Roche appears to have begun his career in Montreal, coming to prominence in the early ’90s in British Columbia and Ontario after buying and shuttering two different home decorating retail chains, putting dozens of people out of work. 

Deborah Faurot is one of more than a half-dozen former employees of Home Products Inc. who filed court claims in B.C. against Roche for unpaid wages. The former advertising manager says she still hasn’t seen a penny of the $6,750 her ex-employer was ordered to pay in 1995.

“He’s alive, without a conscience,” she said from her home in Kelowna. “We had about 17 stores across Canada. This Roche guy came in, bought up the company one day, and went bankrupt the next.”

The story was then repeated on a grander scale in 1995, with the Winnipeg-based Stylerite chain of discount stores.

CBC News asked Roche about his early investments and the still-unpaid workers. “Both companies were financially distressed before my involvement, no further comment,” he wrote.

Toronto businessman Rob Roche earned the nickname ‘The Liquidator’ for his practice of acquiring struggling companies and shutting them down.
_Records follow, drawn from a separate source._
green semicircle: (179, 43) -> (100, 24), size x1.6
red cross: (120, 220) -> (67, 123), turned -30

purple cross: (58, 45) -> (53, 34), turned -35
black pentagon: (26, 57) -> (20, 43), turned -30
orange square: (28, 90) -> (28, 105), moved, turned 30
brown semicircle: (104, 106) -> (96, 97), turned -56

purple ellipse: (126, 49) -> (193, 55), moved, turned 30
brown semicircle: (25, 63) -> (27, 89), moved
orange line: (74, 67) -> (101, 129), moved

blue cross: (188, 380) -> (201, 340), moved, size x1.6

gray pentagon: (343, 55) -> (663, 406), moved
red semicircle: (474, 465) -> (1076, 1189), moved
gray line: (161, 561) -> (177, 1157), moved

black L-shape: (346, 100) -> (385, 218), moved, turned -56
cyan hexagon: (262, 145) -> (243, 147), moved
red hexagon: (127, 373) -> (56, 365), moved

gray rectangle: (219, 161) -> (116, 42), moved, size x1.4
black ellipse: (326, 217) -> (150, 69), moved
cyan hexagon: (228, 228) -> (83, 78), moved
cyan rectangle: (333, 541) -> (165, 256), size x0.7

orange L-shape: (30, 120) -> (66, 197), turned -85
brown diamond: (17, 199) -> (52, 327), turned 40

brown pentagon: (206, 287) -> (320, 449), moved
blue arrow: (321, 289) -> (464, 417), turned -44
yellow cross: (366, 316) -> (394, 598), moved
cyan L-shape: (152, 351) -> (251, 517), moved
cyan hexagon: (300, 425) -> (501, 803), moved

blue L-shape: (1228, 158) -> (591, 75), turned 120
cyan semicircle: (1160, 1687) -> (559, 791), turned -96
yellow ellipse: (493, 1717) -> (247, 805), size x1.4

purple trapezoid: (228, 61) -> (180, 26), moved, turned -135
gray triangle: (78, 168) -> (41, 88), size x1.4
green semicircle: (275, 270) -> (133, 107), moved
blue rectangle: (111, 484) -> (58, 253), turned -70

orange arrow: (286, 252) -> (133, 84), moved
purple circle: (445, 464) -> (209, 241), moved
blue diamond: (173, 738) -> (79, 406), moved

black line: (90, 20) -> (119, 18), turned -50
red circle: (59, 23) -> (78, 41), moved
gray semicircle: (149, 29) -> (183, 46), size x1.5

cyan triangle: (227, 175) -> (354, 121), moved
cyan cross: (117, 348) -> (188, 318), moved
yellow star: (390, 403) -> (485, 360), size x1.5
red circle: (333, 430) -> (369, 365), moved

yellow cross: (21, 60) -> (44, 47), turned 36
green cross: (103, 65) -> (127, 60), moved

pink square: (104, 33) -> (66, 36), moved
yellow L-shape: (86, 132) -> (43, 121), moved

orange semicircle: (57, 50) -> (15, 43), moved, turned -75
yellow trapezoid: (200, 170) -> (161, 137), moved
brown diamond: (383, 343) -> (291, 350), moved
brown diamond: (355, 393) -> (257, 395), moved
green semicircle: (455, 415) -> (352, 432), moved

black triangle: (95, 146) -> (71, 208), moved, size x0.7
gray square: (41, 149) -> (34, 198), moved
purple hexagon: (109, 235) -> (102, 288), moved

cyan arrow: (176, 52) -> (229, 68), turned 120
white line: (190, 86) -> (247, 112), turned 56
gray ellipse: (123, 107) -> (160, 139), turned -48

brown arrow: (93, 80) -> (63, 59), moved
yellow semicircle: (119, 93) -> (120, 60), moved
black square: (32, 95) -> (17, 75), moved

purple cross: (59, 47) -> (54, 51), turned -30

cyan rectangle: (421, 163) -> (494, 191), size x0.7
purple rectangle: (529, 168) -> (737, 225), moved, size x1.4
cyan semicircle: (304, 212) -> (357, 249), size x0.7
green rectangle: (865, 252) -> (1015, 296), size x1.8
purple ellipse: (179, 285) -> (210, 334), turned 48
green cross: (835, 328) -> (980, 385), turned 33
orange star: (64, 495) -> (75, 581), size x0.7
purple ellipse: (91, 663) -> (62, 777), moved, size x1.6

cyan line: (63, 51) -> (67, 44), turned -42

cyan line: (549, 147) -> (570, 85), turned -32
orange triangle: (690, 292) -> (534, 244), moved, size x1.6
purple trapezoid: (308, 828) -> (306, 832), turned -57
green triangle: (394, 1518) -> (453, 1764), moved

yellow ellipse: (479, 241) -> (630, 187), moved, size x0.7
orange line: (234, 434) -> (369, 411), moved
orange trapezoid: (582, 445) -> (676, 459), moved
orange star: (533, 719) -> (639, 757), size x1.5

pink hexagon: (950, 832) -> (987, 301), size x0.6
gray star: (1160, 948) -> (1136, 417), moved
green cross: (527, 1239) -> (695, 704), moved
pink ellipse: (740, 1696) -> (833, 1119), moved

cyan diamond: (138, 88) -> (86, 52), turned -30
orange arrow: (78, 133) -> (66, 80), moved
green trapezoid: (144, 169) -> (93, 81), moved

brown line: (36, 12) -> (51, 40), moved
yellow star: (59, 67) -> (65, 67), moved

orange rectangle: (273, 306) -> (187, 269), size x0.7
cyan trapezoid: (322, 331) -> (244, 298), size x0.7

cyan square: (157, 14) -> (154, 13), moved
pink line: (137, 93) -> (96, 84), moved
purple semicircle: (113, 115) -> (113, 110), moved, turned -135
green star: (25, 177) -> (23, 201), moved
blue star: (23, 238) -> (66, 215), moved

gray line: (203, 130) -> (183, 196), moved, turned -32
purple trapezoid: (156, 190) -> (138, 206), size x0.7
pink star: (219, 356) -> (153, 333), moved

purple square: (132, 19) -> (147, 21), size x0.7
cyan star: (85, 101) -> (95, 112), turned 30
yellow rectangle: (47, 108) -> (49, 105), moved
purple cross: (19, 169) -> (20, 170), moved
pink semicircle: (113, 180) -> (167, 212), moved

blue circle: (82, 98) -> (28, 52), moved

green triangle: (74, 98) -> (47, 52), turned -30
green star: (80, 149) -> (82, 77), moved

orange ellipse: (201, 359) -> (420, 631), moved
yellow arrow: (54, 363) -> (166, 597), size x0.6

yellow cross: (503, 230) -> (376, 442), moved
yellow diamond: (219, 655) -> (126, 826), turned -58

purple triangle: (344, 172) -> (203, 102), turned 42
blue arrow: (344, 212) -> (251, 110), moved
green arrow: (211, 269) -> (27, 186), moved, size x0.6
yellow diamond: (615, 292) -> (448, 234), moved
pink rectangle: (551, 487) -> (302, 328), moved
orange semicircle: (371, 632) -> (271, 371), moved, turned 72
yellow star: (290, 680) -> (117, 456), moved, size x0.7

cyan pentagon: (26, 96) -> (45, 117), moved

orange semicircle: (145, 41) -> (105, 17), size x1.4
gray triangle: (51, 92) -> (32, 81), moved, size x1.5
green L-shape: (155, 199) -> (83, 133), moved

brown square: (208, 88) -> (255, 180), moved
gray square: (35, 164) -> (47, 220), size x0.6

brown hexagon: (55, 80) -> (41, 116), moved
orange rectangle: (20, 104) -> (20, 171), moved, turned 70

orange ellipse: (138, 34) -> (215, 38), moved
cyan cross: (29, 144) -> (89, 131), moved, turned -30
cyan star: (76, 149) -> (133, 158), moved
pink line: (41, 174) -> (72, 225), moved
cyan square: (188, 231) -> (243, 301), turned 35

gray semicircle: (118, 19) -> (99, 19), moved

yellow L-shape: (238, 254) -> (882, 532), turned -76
But over the past three decades, he has also left behind a trail of debt and unpaid wages. (Rob Roche/Seeking.com)

After his release from jail in 2001, Roche re-emerged in Europe in the late 2000s, first taking the helm of a troubled U.K. wine-marketing firm, then a series of failing pulp and paper businesses in France, Belgium and Germany. There were complaints of unpaid wages and bills in the U.K.

In June 2010, just as his German firm declared insolvency, Roche staged a brief push to buy a defunct paper mill in Grand Falls-Windsor, N.L. But the tentative deal fell apart over his demands for $52 million in loans and guarantees from the provincial government. 

In the years since, lawsuits and online consumer reviews link Roche to a wide variety of businesses in Ontario, including a trucking firm, a logistics company, a print shop, a vocal coaching service, a book publisher, environmental consulting, and Viagra sales from his Bay Street condo. 

Among his other sidelines at present are an immigration consulting business. 

Plans to open a private high school for overseas students on a defunct Royal Canadian Air Force training base near Exeter, Ont., appear to have been dealt a setback by COVID-19 restrictions and an ongoing lawsuit with the property’s former owner. 

Roche is also facing a court action from the Law Society of Ontario over public complaints that he has been providing legal services without professional qualifications.

In response to questions about his past legal troubles, Roche had little to say beyond asserting that in regards to two of his four fraud convictions — a 1991 Quebec case and one in Ontario in 2001 — “there was no financial loss at all.”

‘No consequences’

Former AntisepticPro employees O’Brien and Li both told CBC News they were distressed to learn of Roche’s checkered past.

“It makes me upset that so many people have been taken advantage of and nothing’s really come of it,” said O’Brien. “There’s no consequences and there hasn’t really been an end to his behaviour.” 

However, Roche does have his defenders.

In the video he submitted to CBC News, a masked woman identified only as Mary, the operations manager, is asked if Roche is a “good CEO” by an off-camera voice. 

“Yes, Rob is a great manager, leader and we have amazing organizational skills within our company,” she replies, appearing to read her answer off a sheet of paper on the table before her.

The other person the video — identified as Fidel Hamdan, an investor and shareholder — then chimes in with his perspective.

“I know the words can describe how good Rob is with us and how honest and trustworthy,” he says.